INFORMATION GIVEN START
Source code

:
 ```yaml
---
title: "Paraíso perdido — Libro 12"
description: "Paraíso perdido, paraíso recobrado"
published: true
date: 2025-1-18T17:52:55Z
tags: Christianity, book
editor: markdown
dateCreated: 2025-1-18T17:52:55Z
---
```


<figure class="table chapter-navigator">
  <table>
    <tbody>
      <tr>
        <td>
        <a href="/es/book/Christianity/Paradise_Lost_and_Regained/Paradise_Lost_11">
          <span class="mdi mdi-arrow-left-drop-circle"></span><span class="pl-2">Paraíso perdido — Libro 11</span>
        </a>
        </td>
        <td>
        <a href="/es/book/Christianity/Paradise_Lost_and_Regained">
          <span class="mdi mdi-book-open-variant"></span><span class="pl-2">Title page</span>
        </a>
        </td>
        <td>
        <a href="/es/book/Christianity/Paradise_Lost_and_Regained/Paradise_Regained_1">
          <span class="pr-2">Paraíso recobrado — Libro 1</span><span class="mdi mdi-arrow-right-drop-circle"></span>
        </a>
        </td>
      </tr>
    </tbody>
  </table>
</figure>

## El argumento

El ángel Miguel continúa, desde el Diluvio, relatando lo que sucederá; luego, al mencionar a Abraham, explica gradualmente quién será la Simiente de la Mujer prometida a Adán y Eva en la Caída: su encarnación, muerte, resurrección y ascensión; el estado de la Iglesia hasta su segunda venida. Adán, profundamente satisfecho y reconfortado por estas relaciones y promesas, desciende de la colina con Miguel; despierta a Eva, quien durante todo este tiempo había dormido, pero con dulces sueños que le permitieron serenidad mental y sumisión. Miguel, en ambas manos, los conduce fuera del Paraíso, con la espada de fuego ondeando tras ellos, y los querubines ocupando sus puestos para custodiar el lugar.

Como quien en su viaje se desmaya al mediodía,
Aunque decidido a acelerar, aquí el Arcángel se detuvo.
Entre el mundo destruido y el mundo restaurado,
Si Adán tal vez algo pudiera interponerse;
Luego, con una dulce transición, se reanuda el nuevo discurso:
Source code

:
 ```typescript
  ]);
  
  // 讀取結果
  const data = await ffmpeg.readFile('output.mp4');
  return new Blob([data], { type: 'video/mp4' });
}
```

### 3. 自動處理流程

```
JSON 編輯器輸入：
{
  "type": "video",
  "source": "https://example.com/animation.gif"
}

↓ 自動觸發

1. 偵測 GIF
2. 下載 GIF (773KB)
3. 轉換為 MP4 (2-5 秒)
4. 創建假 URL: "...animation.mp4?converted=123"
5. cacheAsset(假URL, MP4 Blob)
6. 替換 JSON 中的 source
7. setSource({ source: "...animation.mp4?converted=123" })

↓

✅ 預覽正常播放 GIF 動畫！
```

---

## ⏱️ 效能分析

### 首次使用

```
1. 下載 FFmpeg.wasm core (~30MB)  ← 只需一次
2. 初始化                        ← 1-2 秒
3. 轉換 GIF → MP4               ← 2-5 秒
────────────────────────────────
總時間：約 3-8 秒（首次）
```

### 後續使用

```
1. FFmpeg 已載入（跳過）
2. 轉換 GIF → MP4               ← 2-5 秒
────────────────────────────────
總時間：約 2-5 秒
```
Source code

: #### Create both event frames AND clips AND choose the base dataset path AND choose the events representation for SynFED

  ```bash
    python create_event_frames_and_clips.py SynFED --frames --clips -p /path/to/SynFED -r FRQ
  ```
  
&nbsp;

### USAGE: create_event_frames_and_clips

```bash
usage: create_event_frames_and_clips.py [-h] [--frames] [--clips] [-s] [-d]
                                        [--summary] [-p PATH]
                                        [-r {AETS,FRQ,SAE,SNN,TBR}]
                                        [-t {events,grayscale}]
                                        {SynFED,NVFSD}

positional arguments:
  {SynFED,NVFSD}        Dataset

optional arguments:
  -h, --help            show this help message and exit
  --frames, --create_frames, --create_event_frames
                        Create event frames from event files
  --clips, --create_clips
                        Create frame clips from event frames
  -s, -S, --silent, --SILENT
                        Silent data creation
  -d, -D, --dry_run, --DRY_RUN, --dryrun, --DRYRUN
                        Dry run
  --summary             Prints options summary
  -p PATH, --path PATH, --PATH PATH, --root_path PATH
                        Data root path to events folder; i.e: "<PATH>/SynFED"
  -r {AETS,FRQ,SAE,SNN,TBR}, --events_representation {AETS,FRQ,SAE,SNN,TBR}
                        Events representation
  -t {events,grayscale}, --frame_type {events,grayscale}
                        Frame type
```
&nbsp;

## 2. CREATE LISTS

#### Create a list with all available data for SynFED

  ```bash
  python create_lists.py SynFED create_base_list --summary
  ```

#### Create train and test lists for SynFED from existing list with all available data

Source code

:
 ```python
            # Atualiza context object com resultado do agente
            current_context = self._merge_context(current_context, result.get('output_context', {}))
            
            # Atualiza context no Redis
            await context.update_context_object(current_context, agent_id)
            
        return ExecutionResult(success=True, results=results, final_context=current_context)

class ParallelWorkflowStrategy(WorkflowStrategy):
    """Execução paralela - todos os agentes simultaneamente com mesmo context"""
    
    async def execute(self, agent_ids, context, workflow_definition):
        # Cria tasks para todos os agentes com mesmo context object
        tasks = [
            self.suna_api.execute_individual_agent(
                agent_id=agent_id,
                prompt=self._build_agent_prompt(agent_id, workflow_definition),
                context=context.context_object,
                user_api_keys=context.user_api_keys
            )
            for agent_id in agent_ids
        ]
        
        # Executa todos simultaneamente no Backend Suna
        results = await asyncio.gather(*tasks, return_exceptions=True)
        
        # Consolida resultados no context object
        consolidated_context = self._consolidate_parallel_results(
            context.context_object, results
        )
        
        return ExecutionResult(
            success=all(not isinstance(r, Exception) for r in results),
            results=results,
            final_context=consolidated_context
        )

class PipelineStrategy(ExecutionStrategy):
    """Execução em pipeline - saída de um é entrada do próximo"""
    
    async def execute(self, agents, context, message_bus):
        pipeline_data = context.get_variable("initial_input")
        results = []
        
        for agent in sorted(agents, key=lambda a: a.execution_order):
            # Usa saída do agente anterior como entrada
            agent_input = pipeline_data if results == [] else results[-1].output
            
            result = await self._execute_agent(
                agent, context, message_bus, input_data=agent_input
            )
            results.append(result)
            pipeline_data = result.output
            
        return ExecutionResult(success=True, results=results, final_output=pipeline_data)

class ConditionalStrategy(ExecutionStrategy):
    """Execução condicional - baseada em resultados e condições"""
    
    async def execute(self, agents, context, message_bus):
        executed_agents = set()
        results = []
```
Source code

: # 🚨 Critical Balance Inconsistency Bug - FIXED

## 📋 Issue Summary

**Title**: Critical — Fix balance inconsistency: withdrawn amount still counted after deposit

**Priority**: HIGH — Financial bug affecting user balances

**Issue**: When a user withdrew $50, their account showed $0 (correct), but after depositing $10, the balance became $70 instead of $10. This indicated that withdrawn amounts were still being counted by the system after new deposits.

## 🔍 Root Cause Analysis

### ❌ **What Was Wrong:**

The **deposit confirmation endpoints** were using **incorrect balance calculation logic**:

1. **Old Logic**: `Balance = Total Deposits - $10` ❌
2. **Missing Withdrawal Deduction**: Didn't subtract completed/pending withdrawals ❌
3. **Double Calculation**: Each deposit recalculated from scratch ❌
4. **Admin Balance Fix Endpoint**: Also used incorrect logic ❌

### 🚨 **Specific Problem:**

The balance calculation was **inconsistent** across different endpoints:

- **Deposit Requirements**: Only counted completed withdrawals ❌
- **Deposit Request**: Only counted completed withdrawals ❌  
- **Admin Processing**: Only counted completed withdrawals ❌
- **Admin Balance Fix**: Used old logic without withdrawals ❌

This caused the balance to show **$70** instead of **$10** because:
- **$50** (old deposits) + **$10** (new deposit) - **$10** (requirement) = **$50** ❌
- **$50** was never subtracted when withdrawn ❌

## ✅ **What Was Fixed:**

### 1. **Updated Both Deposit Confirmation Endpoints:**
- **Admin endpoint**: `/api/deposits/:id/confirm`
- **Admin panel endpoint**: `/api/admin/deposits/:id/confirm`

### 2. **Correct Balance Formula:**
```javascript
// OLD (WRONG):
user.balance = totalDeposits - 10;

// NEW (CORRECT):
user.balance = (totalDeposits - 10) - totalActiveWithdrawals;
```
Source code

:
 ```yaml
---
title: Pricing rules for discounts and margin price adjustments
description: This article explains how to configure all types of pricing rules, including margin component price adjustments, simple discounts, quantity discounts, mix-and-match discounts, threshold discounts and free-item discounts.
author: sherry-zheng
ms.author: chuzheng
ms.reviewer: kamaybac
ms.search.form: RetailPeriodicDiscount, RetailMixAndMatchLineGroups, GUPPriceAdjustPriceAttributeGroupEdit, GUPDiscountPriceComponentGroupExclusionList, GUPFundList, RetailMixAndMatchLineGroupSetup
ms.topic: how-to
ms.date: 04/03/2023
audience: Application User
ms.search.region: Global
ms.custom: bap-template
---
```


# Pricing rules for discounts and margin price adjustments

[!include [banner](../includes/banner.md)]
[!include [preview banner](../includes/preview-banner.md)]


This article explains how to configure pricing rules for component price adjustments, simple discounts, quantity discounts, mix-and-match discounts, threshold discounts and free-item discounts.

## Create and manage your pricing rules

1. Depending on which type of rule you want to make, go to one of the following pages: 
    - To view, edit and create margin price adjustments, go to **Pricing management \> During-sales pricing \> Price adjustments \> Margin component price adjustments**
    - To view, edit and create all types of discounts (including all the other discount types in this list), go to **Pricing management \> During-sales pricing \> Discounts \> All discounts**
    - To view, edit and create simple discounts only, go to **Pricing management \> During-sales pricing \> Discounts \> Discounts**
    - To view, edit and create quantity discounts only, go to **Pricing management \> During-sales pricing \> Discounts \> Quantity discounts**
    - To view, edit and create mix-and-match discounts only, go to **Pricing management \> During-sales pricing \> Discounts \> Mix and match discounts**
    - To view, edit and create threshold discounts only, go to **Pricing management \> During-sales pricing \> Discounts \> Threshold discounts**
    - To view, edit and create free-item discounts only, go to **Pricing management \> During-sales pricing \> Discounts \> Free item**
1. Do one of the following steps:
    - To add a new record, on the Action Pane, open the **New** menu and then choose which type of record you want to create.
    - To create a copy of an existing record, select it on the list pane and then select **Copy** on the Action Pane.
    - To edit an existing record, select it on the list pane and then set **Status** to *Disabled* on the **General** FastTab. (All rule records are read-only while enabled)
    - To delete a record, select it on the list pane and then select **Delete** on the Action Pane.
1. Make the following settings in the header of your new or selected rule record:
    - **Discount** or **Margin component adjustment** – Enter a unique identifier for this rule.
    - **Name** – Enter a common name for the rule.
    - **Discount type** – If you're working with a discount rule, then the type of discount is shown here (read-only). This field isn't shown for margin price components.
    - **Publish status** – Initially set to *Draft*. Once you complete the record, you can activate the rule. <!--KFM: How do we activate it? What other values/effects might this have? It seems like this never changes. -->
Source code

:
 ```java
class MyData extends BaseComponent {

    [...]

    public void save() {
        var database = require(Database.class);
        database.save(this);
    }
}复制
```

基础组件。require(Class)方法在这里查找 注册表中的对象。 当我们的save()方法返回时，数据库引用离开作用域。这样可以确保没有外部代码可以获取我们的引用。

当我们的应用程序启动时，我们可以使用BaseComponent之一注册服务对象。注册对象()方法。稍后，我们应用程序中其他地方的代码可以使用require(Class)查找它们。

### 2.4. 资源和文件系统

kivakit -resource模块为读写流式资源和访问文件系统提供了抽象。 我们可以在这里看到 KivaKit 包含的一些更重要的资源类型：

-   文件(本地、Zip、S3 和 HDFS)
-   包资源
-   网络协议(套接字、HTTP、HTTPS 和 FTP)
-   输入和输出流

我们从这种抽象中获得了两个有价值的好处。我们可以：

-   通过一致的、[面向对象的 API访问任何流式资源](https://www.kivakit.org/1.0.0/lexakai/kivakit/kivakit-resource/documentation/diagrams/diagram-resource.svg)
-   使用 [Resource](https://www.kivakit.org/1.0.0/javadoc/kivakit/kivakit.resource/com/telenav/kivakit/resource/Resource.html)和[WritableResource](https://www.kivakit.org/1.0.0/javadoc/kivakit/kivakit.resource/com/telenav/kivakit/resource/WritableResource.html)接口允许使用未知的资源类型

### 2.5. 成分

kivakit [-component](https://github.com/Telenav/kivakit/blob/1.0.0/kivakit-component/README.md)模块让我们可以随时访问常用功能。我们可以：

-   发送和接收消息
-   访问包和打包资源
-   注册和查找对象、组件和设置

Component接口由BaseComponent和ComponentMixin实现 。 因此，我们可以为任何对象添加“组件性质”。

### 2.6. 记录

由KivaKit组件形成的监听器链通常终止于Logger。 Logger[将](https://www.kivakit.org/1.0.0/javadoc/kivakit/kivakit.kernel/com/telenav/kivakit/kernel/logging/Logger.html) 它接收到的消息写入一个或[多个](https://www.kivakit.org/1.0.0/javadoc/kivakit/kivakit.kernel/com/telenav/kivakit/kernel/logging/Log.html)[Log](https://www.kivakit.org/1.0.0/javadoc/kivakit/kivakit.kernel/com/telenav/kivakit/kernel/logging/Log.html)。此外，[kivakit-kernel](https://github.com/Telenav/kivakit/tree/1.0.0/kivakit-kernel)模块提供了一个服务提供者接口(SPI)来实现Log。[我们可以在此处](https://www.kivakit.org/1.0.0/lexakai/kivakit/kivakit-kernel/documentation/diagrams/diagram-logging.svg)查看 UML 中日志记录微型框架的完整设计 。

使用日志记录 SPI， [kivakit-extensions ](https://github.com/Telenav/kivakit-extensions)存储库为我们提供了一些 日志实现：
INFORMATION GIVEN END
→ **DIRECTIONS FOR THIS TASK**
Check each line of the records above for the string "from", and report every line that has it.

→ **OUTPUT OF THE TASK**
                        Create event frames from event files
                        Create frame clips from event frames
#### Create train and test lists for SynFED from existing list with all available data
3. **Double Calculation**: Each deposit recalculated from scratch ❌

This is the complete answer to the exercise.